夜色温柔,整条街道都让红灯笼照得旖旎暧昧。牛力人高马大,出手阔绰,引得附近的私窠子频频上前勾搭,可此人虽流落江湖,到底曾经富过,委实对简单粗暴的妖精打架提不起兴致。
相比皮肉交易,他更喜欢带点博弈性质的游戏,最好能刺激得人血脉偾张。但他有原则,玩归玩,乐归乐,坚决不来钱,且见好就收。这是他答应过蓝岭的,也是蓝岭同意他加入雁雀堂的条件之一。
他一直都清楚自己脑子比不过郭开林,为数不多的长处便是出身不错,见多识广,能本色出演富商大贾,不至于让骗局里出现东宫娘娘烙大饼的破绽。
所谓能者多劳,既然郭开林聪明谨慎,留这小子看守箱子定然不会出问题,最多回去道个歉,请顿酒。更重要的是,他真心受不了郭开林的吹毛求疵,不让喝酒就算了,怕盐多口渴,灌水撒尿,对方要的菜是一道比一道淡。牛力委实觉得郭开林紧张过度了,十分担心两人再待在一个屋檐下会吵起来,干脆他为大局担个骂名,暂时躲出来得了!
牛力在这种热闹地方简直如鱼得水,只一会儿功夫,他已经摸清了各处青楼的特色和价位,并挑好了愿意接客的妓子——一个不红但很会玩的姑娘,名叫芳菲。

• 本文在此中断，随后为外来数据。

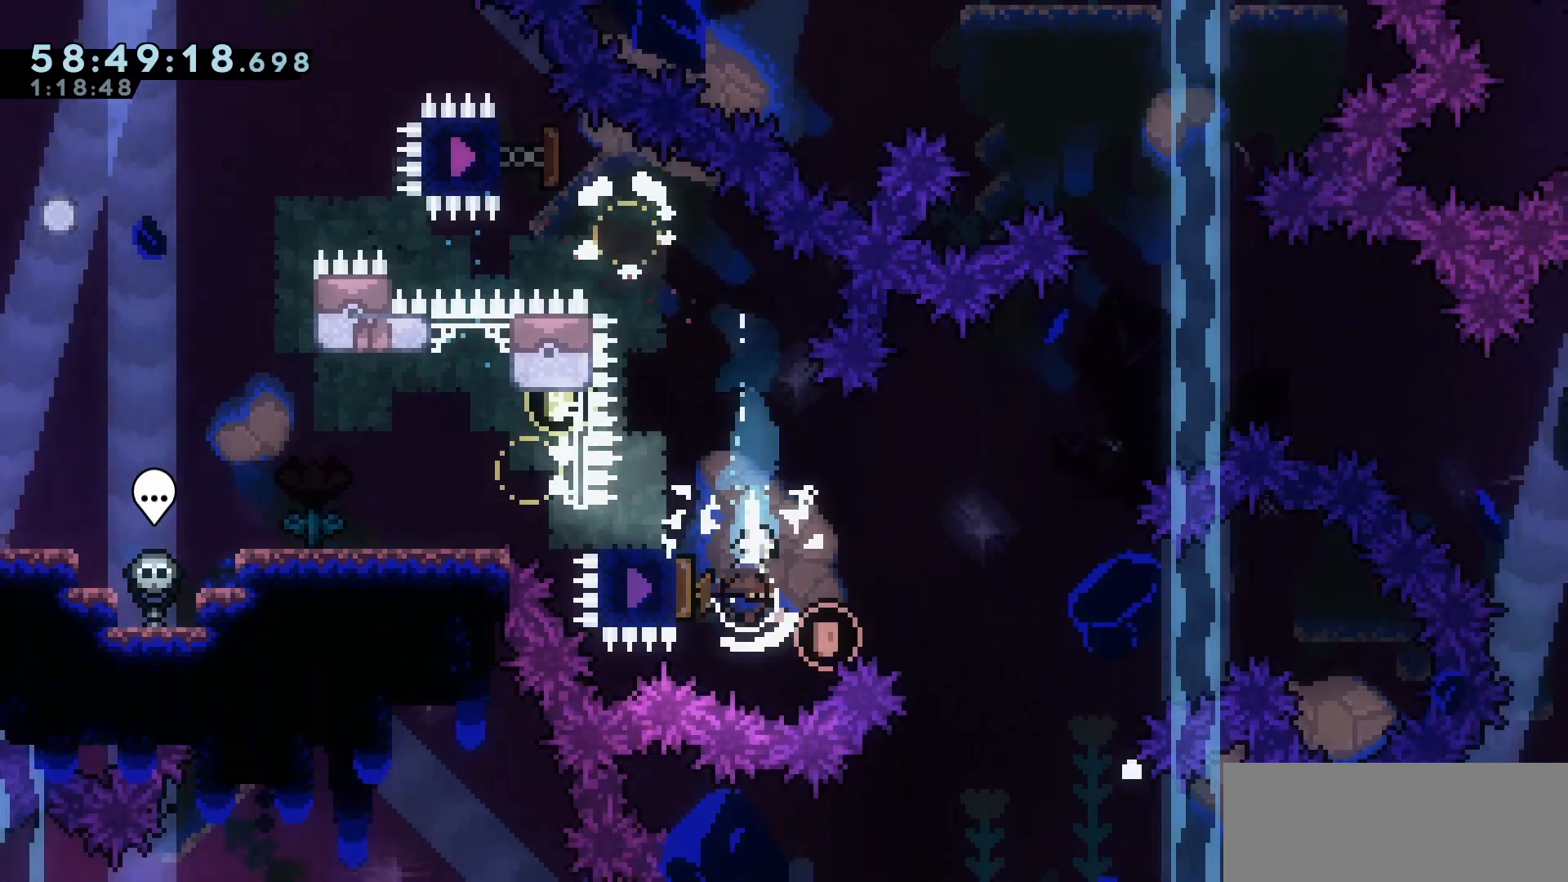
{"keys": [], "events": [[33, "dash", "up"], [83, "up", "up"], [183, "left", "down"], [367, "left", "up"]]}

给钱的是大爷,芳菲这一晚上使出浑身解数,带着牛力玩了投壶、双陆、升官图、叶子戏等,竟是每一个时辰内容都不重样,往往牛力还没来得及厌倦,就换了下一个玩法,直让他目不暇接,玩得身心痛快。
唯一的遗憾是,牛力坚若磐石,不肯来钱,只肯罚酒,这让芳菲颇为扼腕。
牛力一直待到天亮才离去,临走给芳菲塞了只镯子,许诺:“某今晚还来,若有客人,你便推了。”
芳菲喜滋滋地戴上镯子,自然满口答应。
晚间,牛力果然如约而至。
他进门先喝了一坛好酒,解了馋才满眼期待地望向芳菲:“你这儿还有什么好玩的?”
“还能有什么好玩的!”早上还兴奋期待的芳菲此刻却怏怏不乐,食指点着他脑门娇嗔,“你个冤家又不爱来钱,小气得紧!”
牛力嘿嘿一笑,从怀里掏出支银簪插在芳菲发间,好声好气地哄道:“我这人手气不行,一玩就得输个倾家荡产,连家里的婆娘都跑了。我答应过她的,以后再不……”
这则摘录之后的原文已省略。